On May 23, 2001, the BLM published its "Environmental Assessment for the Proposed Interim Closure of Surprise Canyon Route P 71 Panamint Range, Inyo, California to Motorized Vehicle Use," (May 23, 2001) ("BLM 2001 Report"). That interim report proposed closing Surprise Canyon Road to all motorized vehicle use, but granted an exemption to this rule for law enforcement and other emergency vehicles. The proposed closure also provided an exemption for the owners of private property located in the vicinity of Panamint city for purposes of accessing their property. According to the BLM 2001 Report, landowners in the area of Panamint City would be issued a key to the gate, with stipulations deemed necessary to reduce the impact of motorized vehicle use on Surprise Canyon. BLM installed a gate prohibiting vehicle access to Surprise Canyon Road shortly after May 29, 2001.

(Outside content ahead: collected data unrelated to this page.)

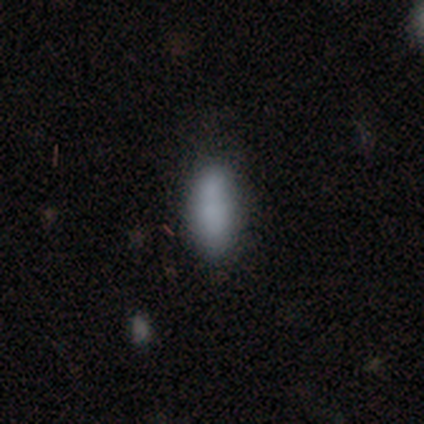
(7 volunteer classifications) Volunteers were most divided on "how rounded": in between: 86%, cigar-shaped: 14%, round: 0%. More confident: smooth or featured — smooth (100%); merging — none (100%).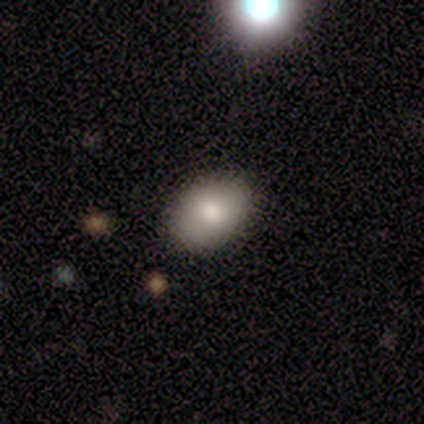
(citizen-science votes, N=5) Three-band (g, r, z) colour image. It shows a smooth galaxy with no disk features (100%) that is in between round and cigar-shaped (80%). Merging: none (100%).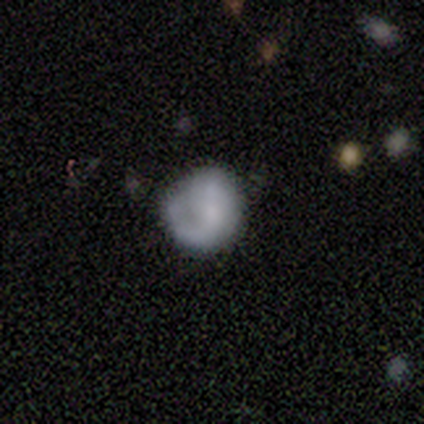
Smooth or featured? featured or disk (60%)
Edge-on disk? no (100%)
Bar? no (100%)
Spiral arms? no (67%)
Bulge size? small (67%)
Merging? none (60%)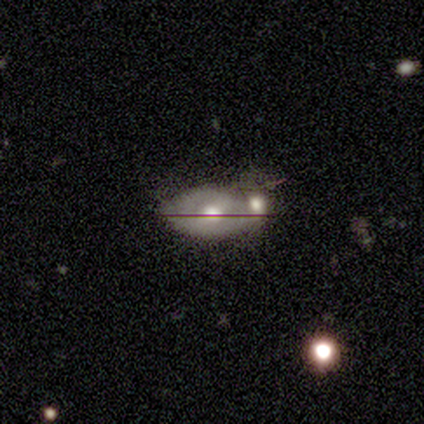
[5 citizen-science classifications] Overall: smooth (40%, tied with featured or disk). How rounded: in between (100%). Merging: merger (75%).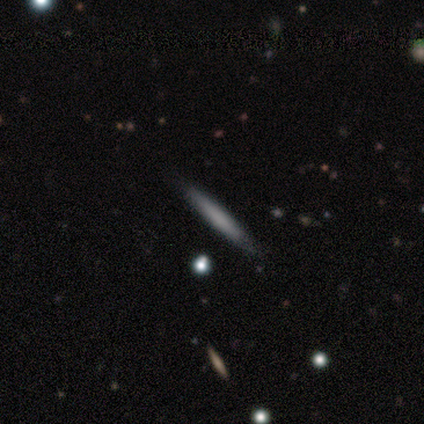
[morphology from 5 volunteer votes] This appears to be a smooth galaxy with no disk features (60%) that is cigar-shaped (100%). Merging: none (100%).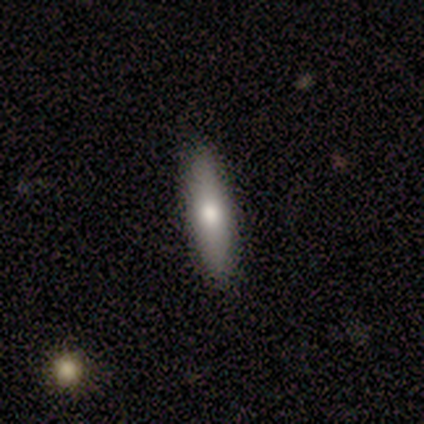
Smooth or featured?
  - smooth: 69% *
  - featured or disk: 21%
  - star or artifact: 10%
How rounded?
  - cigar-shaped: 93% *
  - in between: 7%
  - round: 0%
Merging?
  - none: 86% *
  - minor disturbance: 11%
  - merger: 3%
  - major disturbance: 0%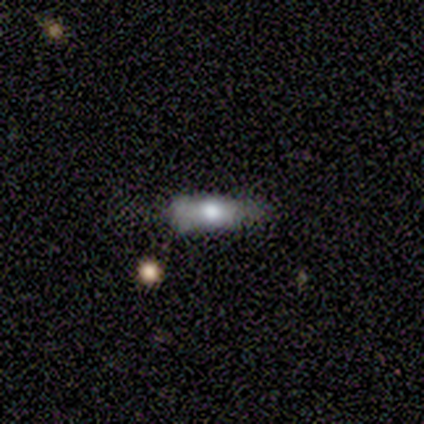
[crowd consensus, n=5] smooth 40% (tied), featured or disk 40% (tied), star or artifact 20%. Down the decision tree: how rounded — in between (50%, tied with cigar-shaped); merging — none (50%).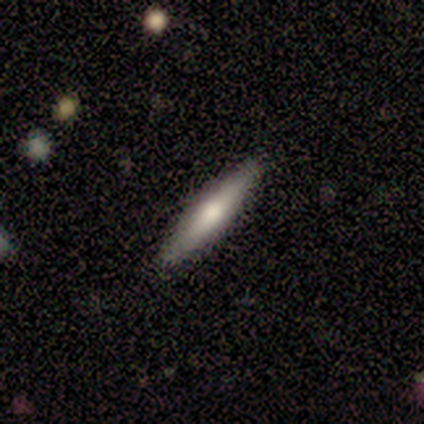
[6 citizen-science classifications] smooth-or-featured: smooth: 67% | featured or disk: 33% | star or artifact: 0%
  how-rounded: cigar-shaped: 100% | round: 0% | in between: 0%
  merging: none: 100% | minor disturbance: 0% | major disturbance: 0% | merger: 0%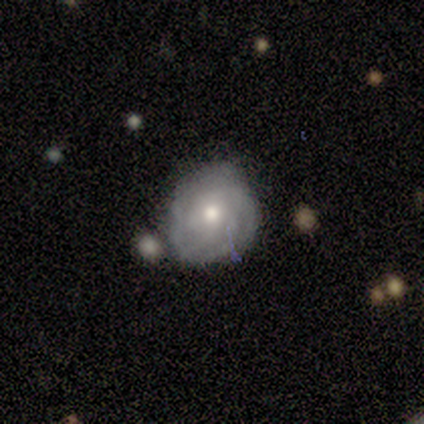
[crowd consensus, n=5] This appears to be a featured or disk galaxy (80%) with no bar (100%), more than 4 (50%) tight (100%) spiral arms (100%) and a moderate central bulge (100%). Merging: none (80%).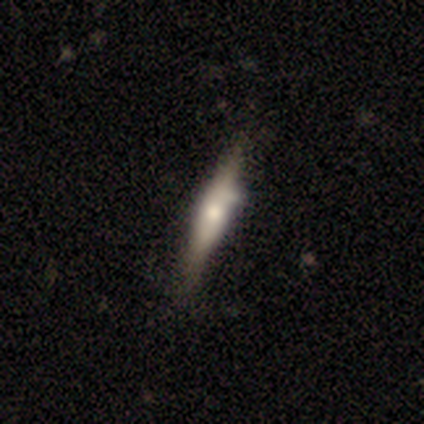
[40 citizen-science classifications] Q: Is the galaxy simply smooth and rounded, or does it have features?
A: featured or disk — 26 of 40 (65%).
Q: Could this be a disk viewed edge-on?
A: yes — 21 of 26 (81%).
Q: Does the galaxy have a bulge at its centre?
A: rounded — 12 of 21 (57%).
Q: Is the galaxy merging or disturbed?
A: none — 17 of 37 (46%).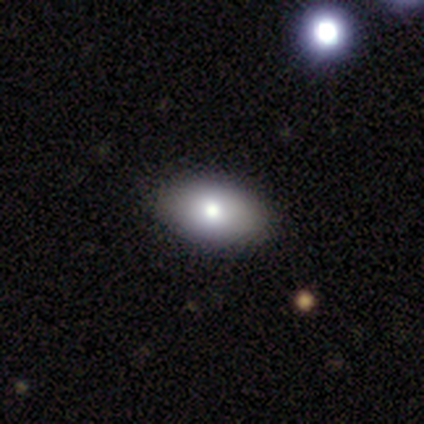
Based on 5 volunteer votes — This is clearly a smooth galaxy (80%). How rounded: clearly in between (100%). Merging: clearly none (80%).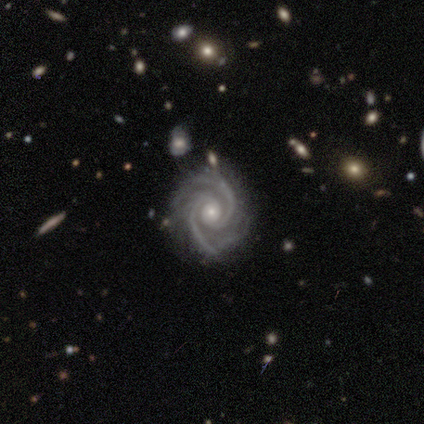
featured or disk 100%, smooth 0%, star or artifact 0%. Down the decision tree: edge-on disk — no (100%); bar — no (100%); spiral arms — yes (100%); spiral arm count — 2 (62%); spiral winding — tight (62%); bulge size — moderate (50%, tied with small); merging — none (88%).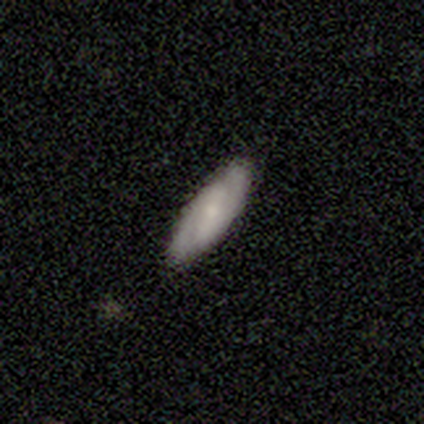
Morphology: type=featured or disk (60%); edge-on=no (100%); bar=no (67%); spiral arms=yes (100%); winding=loose (67%); arm count=2 (67%); bulge=small (67%); merging=none (60%).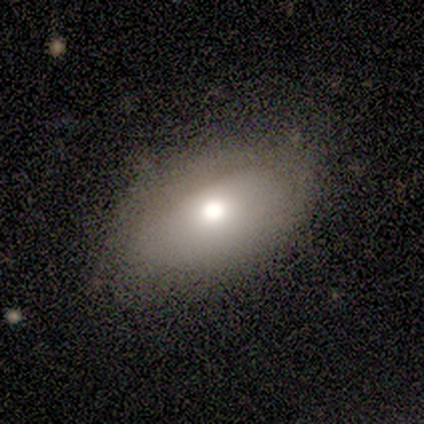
This is clearly a smooth galaxy (80%). How rounded: clearly in between (100%). Merging: likely none (60%).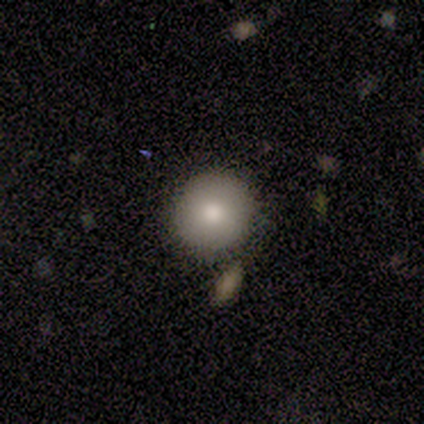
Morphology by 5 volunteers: type=smooth (100%); roundness=round (100%); merging=none (100%).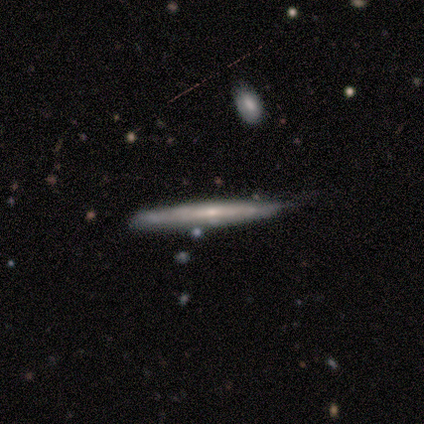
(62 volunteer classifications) Overall: featured or disk (60%; smooth 37%). Edge-on disk: yes (86%). Edge-on bulge: none (62%; rounded 31%). Merging: none (77%).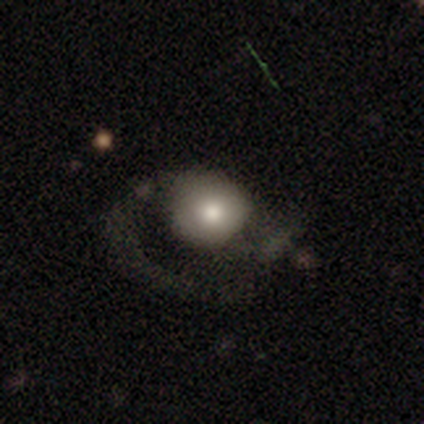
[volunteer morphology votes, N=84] smooth-or-featured: smooth: 55% | featured or disk: 37% | star or artifact: 8%
  how-rounded: round: 89% | in between: 11% | cigar-shaped: 0%
  merging: major disturbance: 53% | none: 38% | minor disturbance: 8% | merger: 1%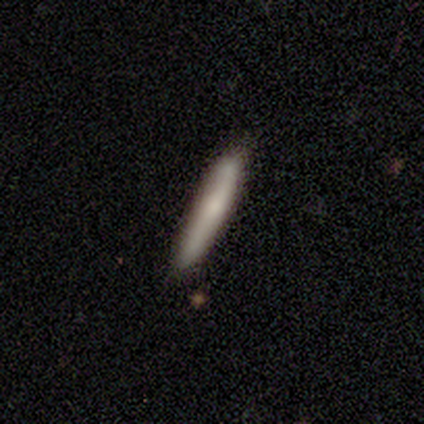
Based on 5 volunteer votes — smooth_or_featured: smooth (p=0.60) [alt: featured or disk p=0.40]
how_rounded: cigar-shaped (p=1.00)
merging: none (p=0.80) [alt: minor disturbance p=0.20]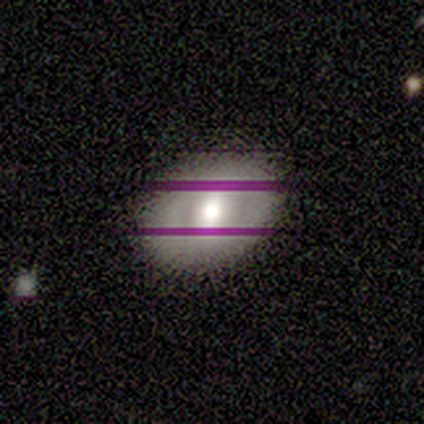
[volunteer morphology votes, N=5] Smooth or featured?
  - smooth: 60% *
  - featured or disk: 20%
  - star or artifact: 20%
How rounded?
  - in between: 67% *
  - round: 33%
  - cigar-shaped: 0%
Merging?
  - none: 100% *
  - minor disturbance: 0%
  - major disturbance: 0%
  - merger: 0%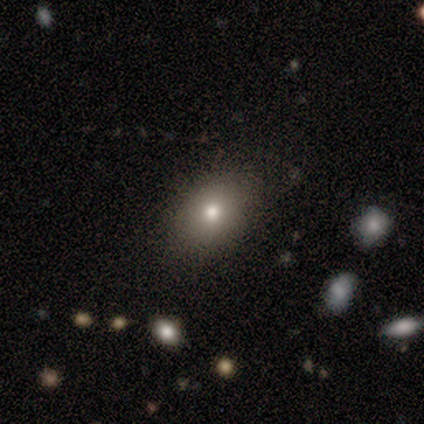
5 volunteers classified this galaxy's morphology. This appears to be a smooth galaxy with no disk features (100%) that is in between round and cigar-shaped (100%). Merging: none (100%).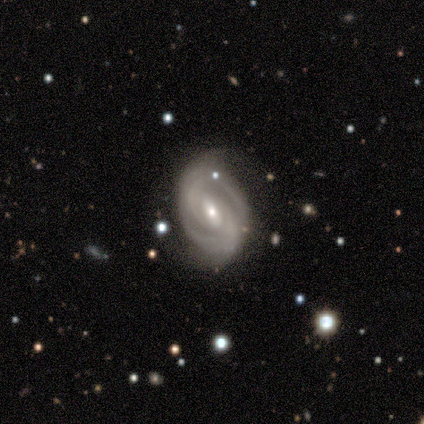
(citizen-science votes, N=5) This appears to be a featured or disk galaxy (100%) with a weak bar (60%), 2 (75%) tight (75%) spiral arms (80%) and a small central bulge (80%). Merging: none (80%).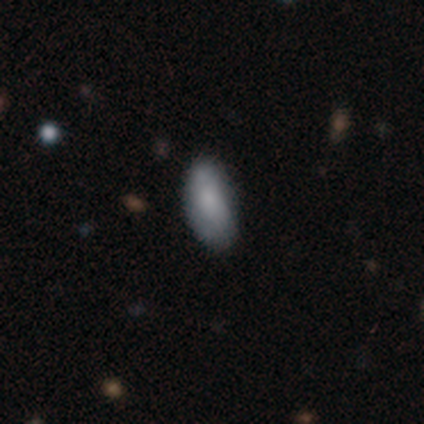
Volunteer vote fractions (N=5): Overall: smooth (100%). How rounded: in between (100%). Merging: none (60%; minor disturbance 40%).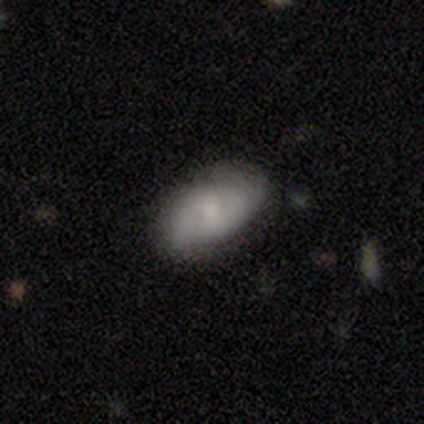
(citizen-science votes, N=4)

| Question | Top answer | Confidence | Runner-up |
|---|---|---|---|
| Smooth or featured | featured or disk | 100% | — |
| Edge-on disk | no | 100% | — |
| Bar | no | 100% | — |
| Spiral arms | yes | 50% | tied: no (50%) |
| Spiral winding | tight | 50% | tied: loose (50%) |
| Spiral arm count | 2 | 100% | — |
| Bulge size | moderate | 75% | small (25%) |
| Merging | none | 75% | minor disturbance (25%) |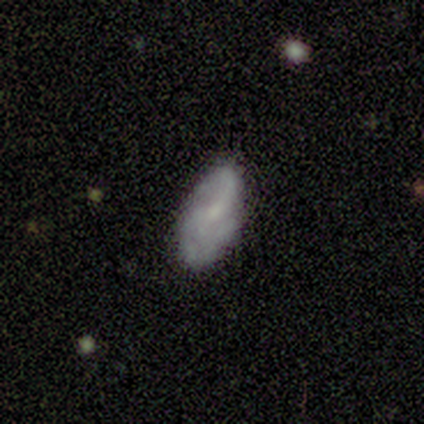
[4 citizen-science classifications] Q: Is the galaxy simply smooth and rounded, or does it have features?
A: smooth — 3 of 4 (75%).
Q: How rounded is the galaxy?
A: in between — 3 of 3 (100%).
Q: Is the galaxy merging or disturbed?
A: none — 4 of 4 (100%).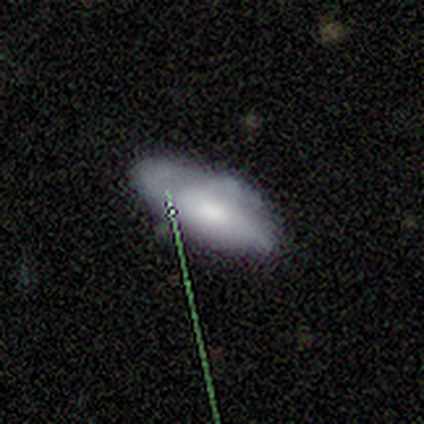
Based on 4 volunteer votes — Morphology: type=smooth (50%, tied with star or artifact); roundness=in between (50%, tied with cigar-shaped); merging=minor disturbance (50%, tied with merger).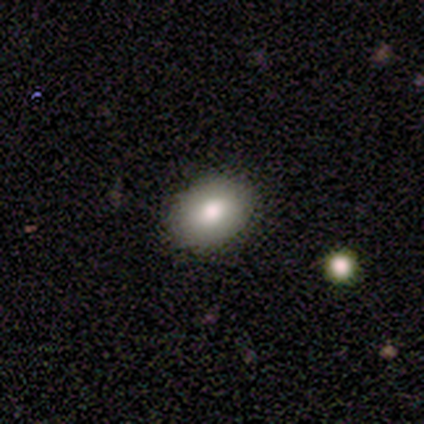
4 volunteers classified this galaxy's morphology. smooth_or_featured: smooth (p=1.00)
how_rounded: in between (p=0.75) [alt: round p=0.25]
merging: none (p=1.00)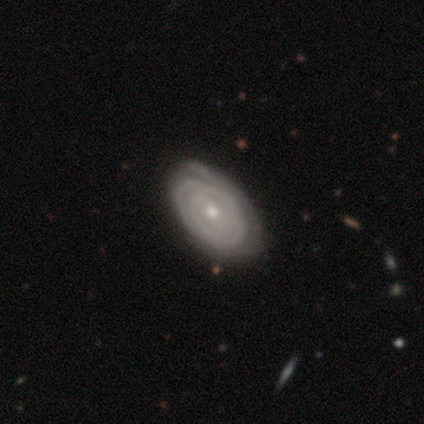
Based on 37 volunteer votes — Q: Smooth or featured?
A: featured or disk (92%); runner-up: smooth (5%)
Q: Edge-on disk?
A: no (100%)
Q: Bar?
A: no (59%); runner-up: weak (32%)
Q: Spiral arms?
A: yes (82%); runner-up: no (18%)
Q: Spiral winding?
A: tight (96%); runner-up: loose (4%)
Q: Spiral arm count?
A: can't tell (43%); runner-up: 2 (29%)
Q: Bulge size?
A: small (53%); runner-up: moderate (44%)
Q: Merging?
A: none (58%); runner-up: minor disturbance (11%)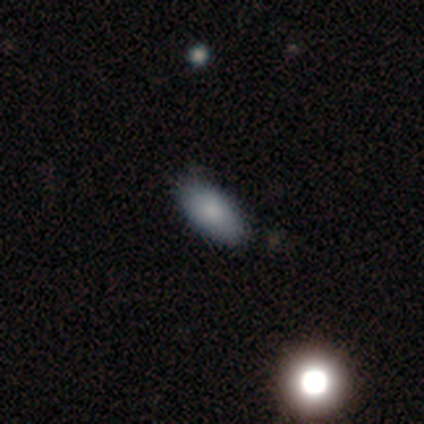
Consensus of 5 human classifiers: smooth-or-featured: smooth: 80% | star or artifact: 20% | featured or disk: 0%
  how-rounded: in between: 100% | round: 0% | cigar-shaped: 0%
  merging: none: 75% | minor disturbance: 25% | major disturbance: 0% | merger: 0%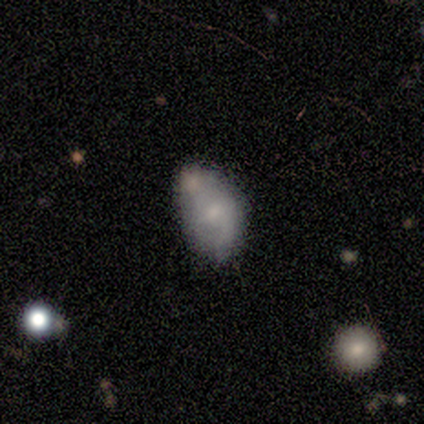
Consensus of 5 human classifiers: This is likely a smooth galaxy (60%). How rounded: clearly in between (100%). Merging: possibly merger (50%).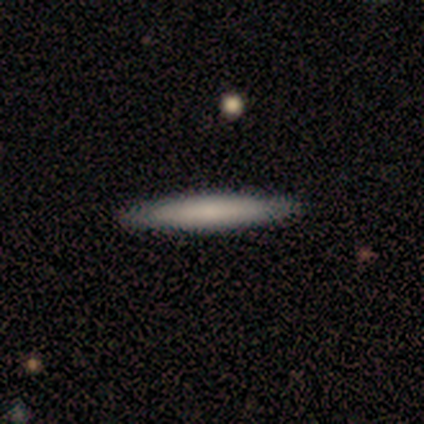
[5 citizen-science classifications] smooth 80%, star or artifact 20%, featured or disk 0%. Down the decision tree: how rounded — cigar-shaped (100%); merging — none (100%).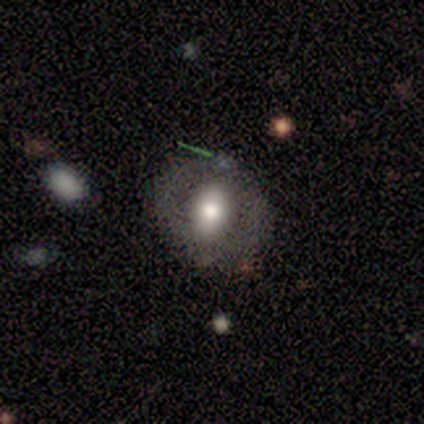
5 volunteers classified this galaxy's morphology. smooth-or-featured: smooth: 60% | featured or disk: 20% | star or artifact: 20%
  how-rounded: round: 67% | in between: 33% | cigar-shaped: 0%
  merging: none: 50% | minor disturbance: 25% | major disturbance: 25% | merger: 0%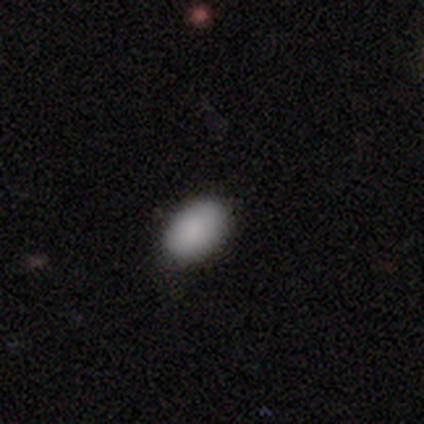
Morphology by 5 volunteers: Smooth or featured: smooth — 100%
How rounded: in between — 100%
Merging: none — 100%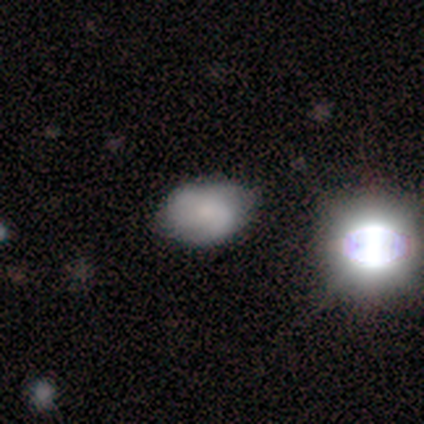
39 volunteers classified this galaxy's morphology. Smooth or featured? 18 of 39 (46%) said smooth. How rounded? 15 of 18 (83%) said in between. Merging? 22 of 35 (63%) said none.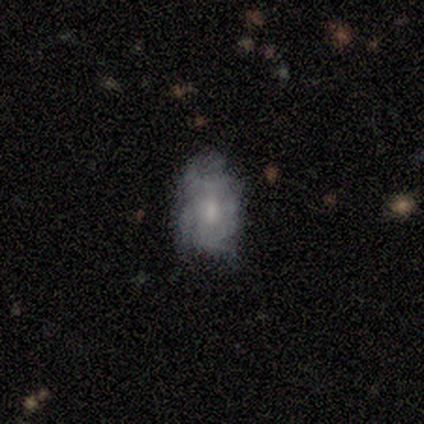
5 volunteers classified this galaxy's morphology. A featured or disk galaxy (60%) with a weak bar (67%), loose (67%) spiral arms (100%) and a moderate central bulge (67%). Merging: minor disturbance (40%, tied with major disturbance).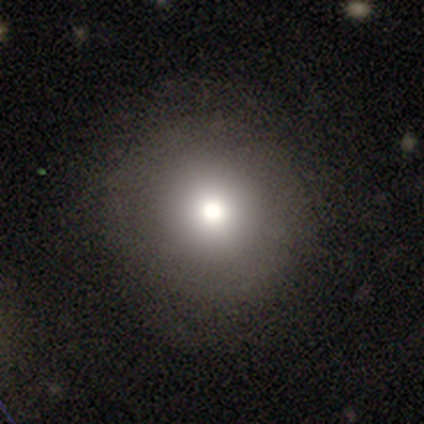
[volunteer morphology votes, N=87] Q: Smooth or featured?
A: smooth (66%); runner-up: featured or disk (17%)
Q: How rounded?
A: round (98%); runner-up: in between (2%)
Q: Merging?
A: none (85%); runner-up: minor disturbance (12%)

After purchasing the mineral claims, Plaintiff Lollich sought to gain entry to Surprise Canyon Road via motorized vehicle and applied for a permit with the BLM Regional Office. In December 2003, Plaintiff Lollich applied to the BLM and National Park Service (NPS) for the grant of a right-of-way. Plaintiff has been unable to access his property by motorized vehicle since the BLM closed Surprise Canyon Road in 2001.

B. Procedural

On September 5, 2006, Plaintiffs filed a complaint in the District Court for the District of Columbia seeking to enforce an alleged right-of-way through Surprise Canyon, declaratory judgment and a writ of mandamus compelling the Federal Defendants to provide Plaintiffs with unfettered access to Surprise Canyon Road. On December 7, 2006, Federal Defendants filed a motion to transfer, or, in the alternative, to dismiss, because venue was improper pursuant to 28 U.S.C. §§ 1402(d), 1406(a). Plaintiffs did not oppose the motion with respect to their First, Second, and Third Claims for Relief. On February 5, 2007, this case was transferred to the Eastern District of California.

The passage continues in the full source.